» **What is being asked**
Leaving the images behind, copy every line of the records exactly.

» **Data section**

__________________________________________________

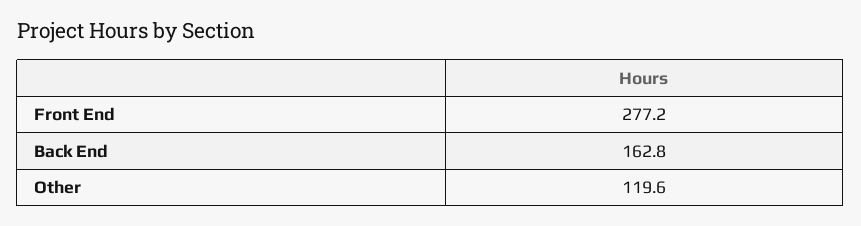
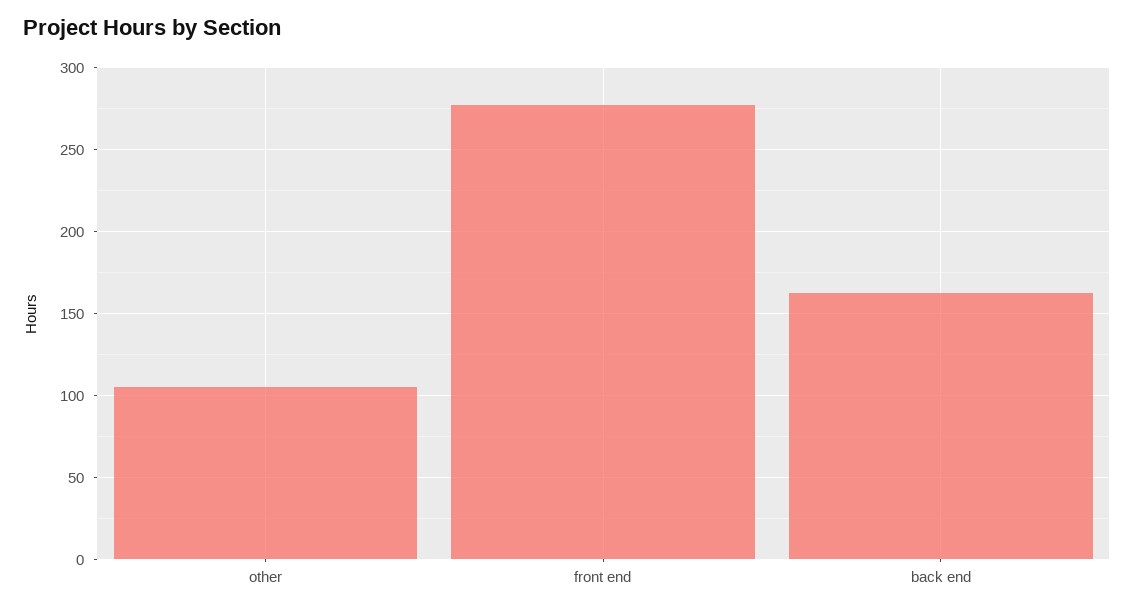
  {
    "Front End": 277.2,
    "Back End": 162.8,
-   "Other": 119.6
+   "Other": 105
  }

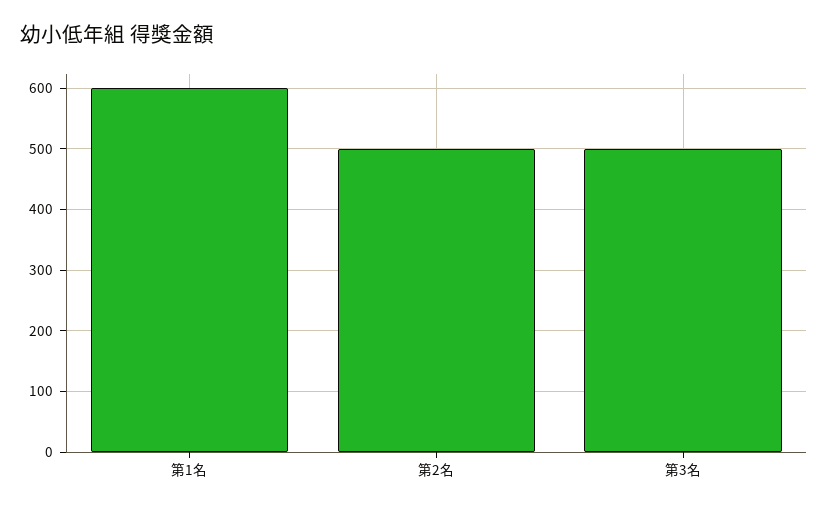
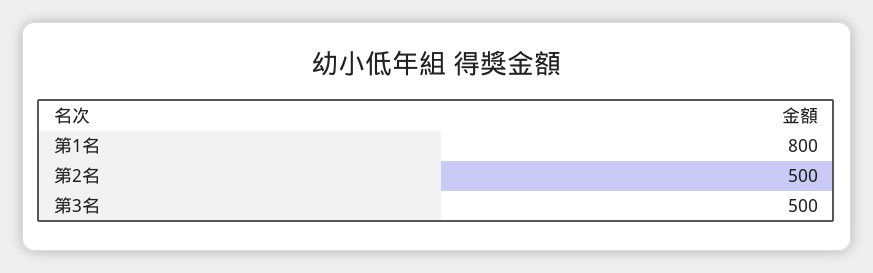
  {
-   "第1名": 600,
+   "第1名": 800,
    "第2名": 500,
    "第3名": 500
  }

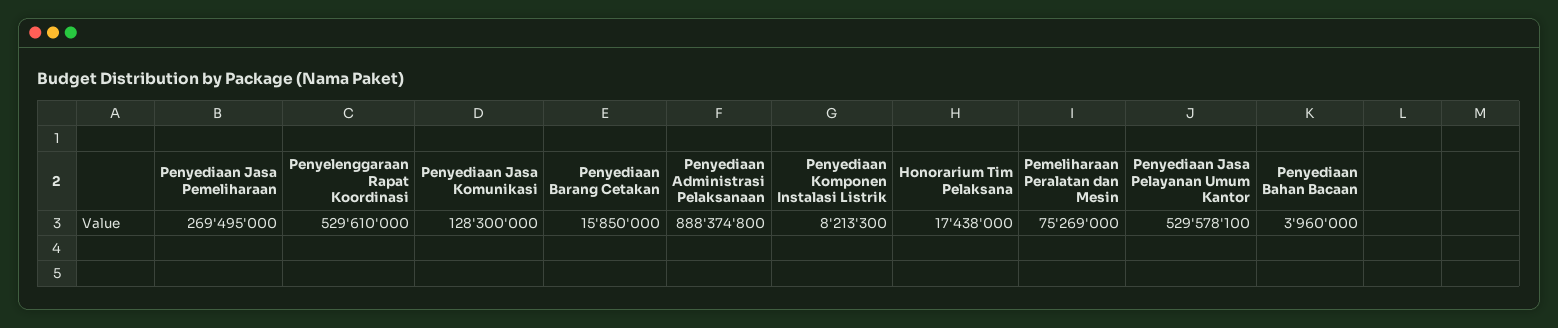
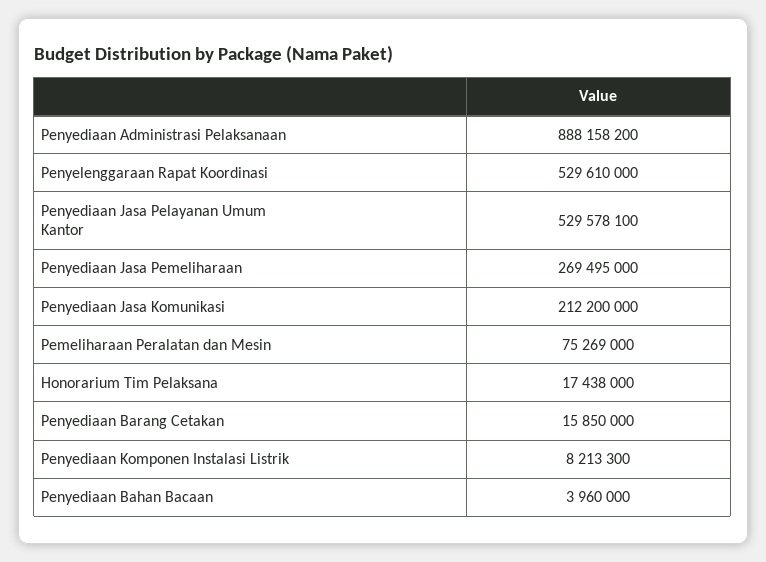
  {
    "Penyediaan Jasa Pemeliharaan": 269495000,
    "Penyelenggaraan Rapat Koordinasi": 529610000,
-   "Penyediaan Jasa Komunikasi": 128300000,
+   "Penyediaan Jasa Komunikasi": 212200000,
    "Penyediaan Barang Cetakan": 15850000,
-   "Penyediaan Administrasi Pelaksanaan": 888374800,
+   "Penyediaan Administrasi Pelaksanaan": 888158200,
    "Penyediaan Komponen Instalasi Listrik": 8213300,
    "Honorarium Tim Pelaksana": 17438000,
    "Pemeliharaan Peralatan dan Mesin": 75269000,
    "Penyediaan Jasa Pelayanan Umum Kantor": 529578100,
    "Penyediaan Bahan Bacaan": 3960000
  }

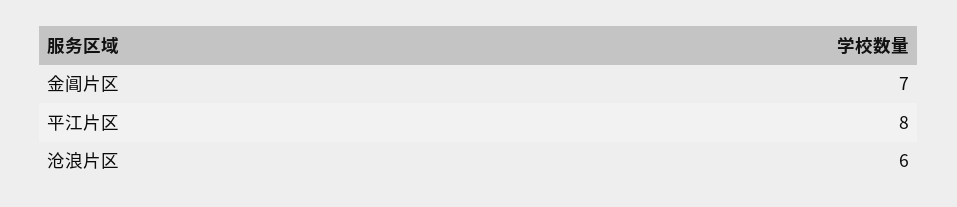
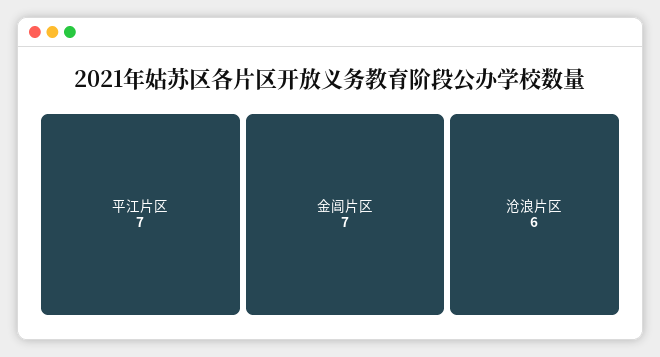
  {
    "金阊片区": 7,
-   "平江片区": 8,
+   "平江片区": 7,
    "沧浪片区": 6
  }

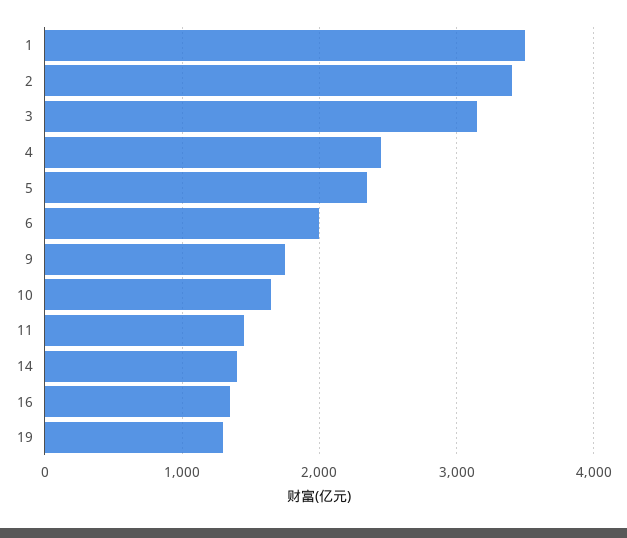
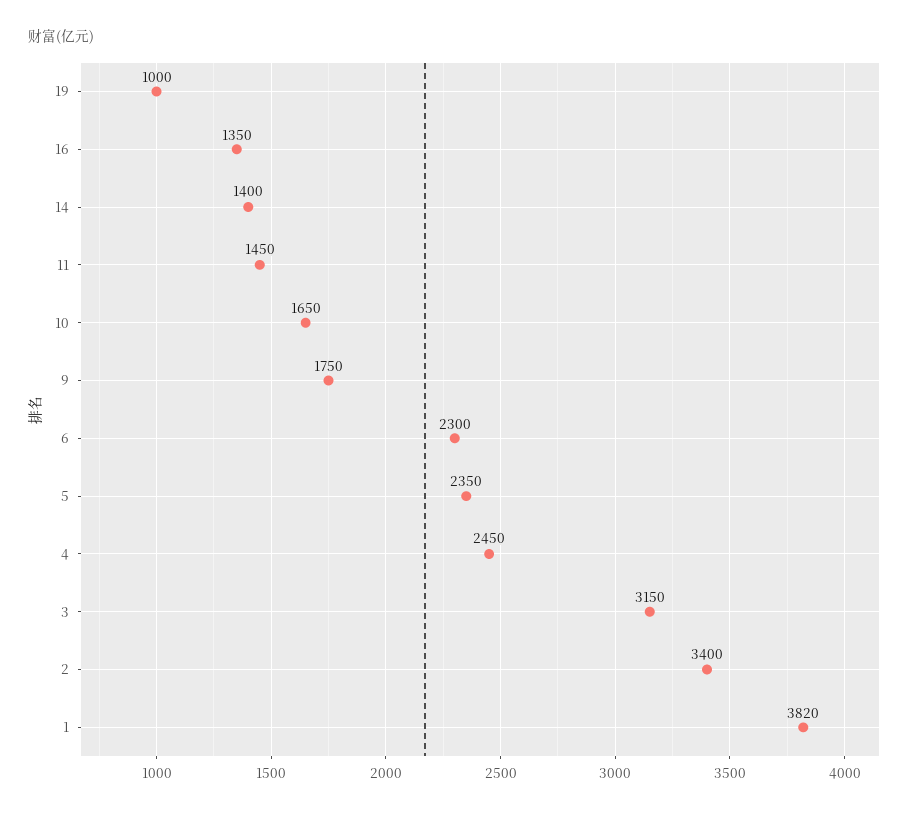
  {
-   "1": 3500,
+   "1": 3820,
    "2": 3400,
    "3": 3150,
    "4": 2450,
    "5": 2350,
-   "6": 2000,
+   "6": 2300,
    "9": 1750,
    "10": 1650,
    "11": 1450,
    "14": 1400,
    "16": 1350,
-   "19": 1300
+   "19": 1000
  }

__________________________________________________

» **Response area**
  {
    "Front End": 277.2,
    "Back End": 162.8,
-   "Other": 119.6
+   "Other": 105
  }

  {
-   "第1名": 600,
+   "第1名": 800,
    "第2名": 500,
    "第3名": 500
  }

  {
    "Penyediaan Jasa Pemeliharaan": 269495000,
    "Penyelenggaraan Rapat Koordinasi": 529610000,
-   "Penyediaan Jasa Komunikasi": 128300000,
+   "Penyediaan Jasa Komunikasi": 212200000,
    "Penyediaan Barang Cetakan": 15850000,
-   "Penyediaan Administrasi Pelaksanaan": 888374800,
+   "Penyediaan Administrasi Pelaksanaan": 888158200,
    "Penyediaan Komponen Instalasi Listrik": 8213300,
    "Honorarium Tim Pelaksana": 17438000,
    "Pemeliharaan Peralatan dan Mesin": 75269000,
    "Penyediaan Jasa Pelayanan Umum Kantor": 529578100,
    "Penyediaan Bahan Bacaan": 3960000
  }

  {
    "金阊片区": 7,
-   "平江片区": 8,
+   "平江片区": 7,
    "沧浪片区": 6
  }

  {
-   "1": 3500,
+   "1": 3820,
    "2": 3400,
    "3": 3150,
    "4": 2450,
    "5": 2350,
-   "6": 2000,
+   "6": 2300,
    "9": 1750,
    "10": 1650,
    "11": 1450,
    "14": 1400,
    "16": 1350,
-   "19": 1300
+   "19": 1000
  }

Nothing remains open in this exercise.